GitHub Issue: 'djust_audit' Needs '--live' Mode to Catch Hidden Security Header Stripping in Production

A critical security gap has been exposed in the `djust_audit` tool, which currently relies on static analysis and cannot detect when security headers are silently stripped or rewritten by production infrastructure before reaching the client. The proposal calls for a new `--live <url>` mode—or a separate `djust_live_audit` command—that actively probes a running deployment to verify the presence of configured security headers and test WebSocket endpoint defenses against Cross-Site WebSocket Hijacking (CSWSH).

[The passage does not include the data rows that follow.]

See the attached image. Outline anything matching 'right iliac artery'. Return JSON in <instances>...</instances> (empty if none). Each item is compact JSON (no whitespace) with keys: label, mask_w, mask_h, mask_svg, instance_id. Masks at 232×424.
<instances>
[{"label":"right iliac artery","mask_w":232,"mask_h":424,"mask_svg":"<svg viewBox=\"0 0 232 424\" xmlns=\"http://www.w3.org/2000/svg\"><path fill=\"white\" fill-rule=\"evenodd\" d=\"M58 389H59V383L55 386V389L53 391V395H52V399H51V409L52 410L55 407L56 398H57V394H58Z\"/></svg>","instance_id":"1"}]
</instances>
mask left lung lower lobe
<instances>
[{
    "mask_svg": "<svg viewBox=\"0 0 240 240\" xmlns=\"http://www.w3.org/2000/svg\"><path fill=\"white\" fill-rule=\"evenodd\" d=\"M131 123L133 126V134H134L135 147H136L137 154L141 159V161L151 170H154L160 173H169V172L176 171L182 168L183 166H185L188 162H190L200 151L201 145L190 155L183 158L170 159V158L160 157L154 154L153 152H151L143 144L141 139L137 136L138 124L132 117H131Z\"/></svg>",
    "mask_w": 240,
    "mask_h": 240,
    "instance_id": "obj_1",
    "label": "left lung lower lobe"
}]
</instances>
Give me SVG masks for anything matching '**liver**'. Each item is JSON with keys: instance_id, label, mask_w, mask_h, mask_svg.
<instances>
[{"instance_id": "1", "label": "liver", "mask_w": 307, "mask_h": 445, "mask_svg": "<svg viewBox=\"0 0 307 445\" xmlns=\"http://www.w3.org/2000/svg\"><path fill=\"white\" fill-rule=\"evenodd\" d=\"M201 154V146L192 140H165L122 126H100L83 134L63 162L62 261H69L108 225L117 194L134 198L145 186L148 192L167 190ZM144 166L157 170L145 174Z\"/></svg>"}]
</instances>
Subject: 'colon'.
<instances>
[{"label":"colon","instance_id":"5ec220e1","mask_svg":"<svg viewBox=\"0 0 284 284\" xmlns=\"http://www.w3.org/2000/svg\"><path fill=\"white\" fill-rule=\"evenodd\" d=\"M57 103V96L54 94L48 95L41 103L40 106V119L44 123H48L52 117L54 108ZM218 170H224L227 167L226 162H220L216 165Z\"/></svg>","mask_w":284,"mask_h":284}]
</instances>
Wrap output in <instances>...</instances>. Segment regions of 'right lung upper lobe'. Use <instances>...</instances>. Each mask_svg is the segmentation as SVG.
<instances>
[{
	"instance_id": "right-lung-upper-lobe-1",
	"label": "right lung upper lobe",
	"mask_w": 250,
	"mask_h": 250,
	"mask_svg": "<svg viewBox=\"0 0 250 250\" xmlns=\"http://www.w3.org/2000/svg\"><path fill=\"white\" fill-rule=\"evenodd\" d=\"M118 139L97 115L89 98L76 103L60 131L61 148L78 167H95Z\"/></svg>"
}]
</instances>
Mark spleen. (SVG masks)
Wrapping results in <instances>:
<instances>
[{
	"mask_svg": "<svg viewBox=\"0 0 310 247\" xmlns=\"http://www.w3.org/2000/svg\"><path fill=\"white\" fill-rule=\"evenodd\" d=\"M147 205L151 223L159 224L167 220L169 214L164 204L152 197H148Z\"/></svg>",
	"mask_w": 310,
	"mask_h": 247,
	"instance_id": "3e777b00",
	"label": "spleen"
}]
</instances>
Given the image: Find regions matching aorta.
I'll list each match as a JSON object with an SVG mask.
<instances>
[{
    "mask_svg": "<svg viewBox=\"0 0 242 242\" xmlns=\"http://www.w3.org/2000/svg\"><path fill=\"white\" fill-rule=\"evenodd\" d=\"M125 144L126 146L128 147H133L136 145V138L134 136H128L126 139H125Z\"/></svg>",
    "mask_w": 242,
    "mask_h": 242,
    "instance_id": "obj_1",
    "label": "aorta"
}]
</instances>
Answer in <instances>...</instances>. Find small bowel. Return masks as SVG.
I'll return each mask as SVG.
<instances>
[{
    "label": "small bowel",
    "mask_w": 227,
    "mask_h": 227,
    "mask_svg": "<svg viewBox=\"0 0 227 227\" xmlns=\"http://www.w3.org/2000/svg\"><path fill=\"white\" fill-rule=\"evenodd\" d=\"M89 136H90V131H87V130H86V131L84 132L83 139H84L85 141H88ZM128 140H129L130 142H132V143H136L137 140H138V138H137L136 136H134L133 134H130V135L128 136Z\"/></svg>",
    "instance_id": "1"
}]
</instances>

This enhancement is not theoretical; it stems directly from a penetration test conducted on April 10, 2026, against the `flexion/nyc-claims` project. The test revealed that while `django-csp` was correctly configured in `settings.py` with comprehensive directives like `CSP_SCRIPT_SRC` and `CSP_STYLE_SRC`, the crucial `Content-Security-Policy` header was entirely absent from live production HTTP responses. Static code audits would have passed, but the live deployment was vulnerable.

The failure highlights a dangerous blind spot where middleware ordering, Nginx or ingress configurations, CloudFront behaviors, or service mesh sidecars can intercept and remove headers without triggering any alarms in the codebase. Implementing a live audit capability is now framed as an essential step to close this operational security loophole, moving beyond configuration validation to actual runtime verification.